Приходит доктор. Он улыбается, пожимает мне руку, поздравляет с исцелением. Я здоров, и меня не надо держать в клетке. Снимают повязки и улыбаются, помогают переодеться и улыбаются, провожают к выходу и улыбаются. Теперь я такой же человек, как они. Люди должны улыбаться друг другу.
Спустя час я сижу за праздничным столом в стеклянном доме своих родителей. Мама суетится, волнуется и говорит без остановки. Отец накрывает мою руку своей ладонью. Мама подкладывает в мою тарелку ровные куски бесцветного гидрогеля из пластиковых лотков с яркими этикетками. На вкус это желе ничем не отличается от того, что изображено на картинках, говорят, что оно намного полезнее натуральных продуктов. Но я не могу заставить себя положить в рот хотя бы кусок.
— Спрячь руки! — говорит мама. — Я принесу тебе рубашку с длинными рукавами.
Ей неприятно видеть мои исколотые вены и следы от ремней на запястьях. Она не знает, что такие следы есть и вокруг щиколоток, и на животе. Я переодеваюсь. Теперь ничего не омрачает маме праздник. Она улыбается и приветствует соседей. И её улыбка такая же фальшивая, как клубника «Кимберли» в виде прозрачного студня.
Не спится. Постоянно кажется, что на меня смотрят чужие равнодушно-любопытные глаза. Я забираюсь в шкаф. В нём пыльно и не хватает воздуха, но зато вредоносные глаза не смогут сюда пробраться.
— Я должен вернуться к себе, — говорю я утром.
— Зачем? Чтобы тебя там убили? Не пущу! — твёрдо заявляет мать. — Твоя девка уже давно нашла себе какого-нибудь вурдалака.
— Эрика другая.
— Вот об этом я и говорю! Она слишком другая.
«Слишком другая, слишком другая», — слышится мне в урчании мотора, «слишком другая», — настукивает дождь по стеклу. Я еду на окраину на военной машине с четырьмя вооружёнными солдатами. Мать уговорила отца послать со мной охрану. Больше всего я боюсь обнаружить в коридоре одинокий ботинок желтолицего зомби. Издалека я уже вижу, что наши окна на шестом этаже зияют чёрными дырами. Это означает, что в доме никто не живёт. Я всё равно поднимаюсь в пустую квартиру. На подоконниках лежит серый снег, все вещи, представляющие хоть какой-то интерес, пропали. Я поднимаю с пола разорванную книгу и ухожу.

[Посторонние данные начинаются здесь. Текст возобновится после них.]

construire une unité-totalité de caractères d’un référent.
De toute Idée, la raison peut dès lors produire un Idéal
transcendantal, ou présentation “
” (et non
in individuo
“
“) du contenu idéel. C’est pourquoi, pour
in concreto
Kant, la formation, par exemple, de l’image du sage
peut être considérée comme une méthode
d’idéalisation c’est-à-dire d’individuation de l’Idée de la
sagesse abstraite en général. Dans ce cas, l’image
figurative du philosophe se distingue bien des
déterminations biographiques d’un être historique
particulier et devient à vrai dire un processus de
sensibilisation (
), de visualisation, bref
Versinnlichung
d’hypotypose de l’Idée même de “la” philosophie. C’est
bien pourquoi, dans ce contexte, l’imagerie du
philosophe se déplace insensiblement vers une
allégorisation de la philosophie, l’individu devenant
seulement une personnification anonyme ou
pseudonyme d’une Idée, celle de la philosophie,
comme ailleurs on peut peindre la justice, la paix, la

Мать уговаривает меня избавиться от ненужных воспоминаний. Она обещает мне счастье, если я забуду Эрику.
Она отводит меня к лучшему специалисту, я подписываю согласие на добровольную очистку памяти. Стереть последние два года. И вот я лежу на мягкой кушетке, а заботливая рука медсестры поправляет подушку под моей головой.
— Вам удобно? Так не больно? Вам хорошо? Работаем кулачком. Отлично. Расслабьтесь.
Слова еле доносятся до меня из-за шлема, плотно облегающего череп. По вене пускают лекарство. Шлем монотонно гудит, и я засыпаю.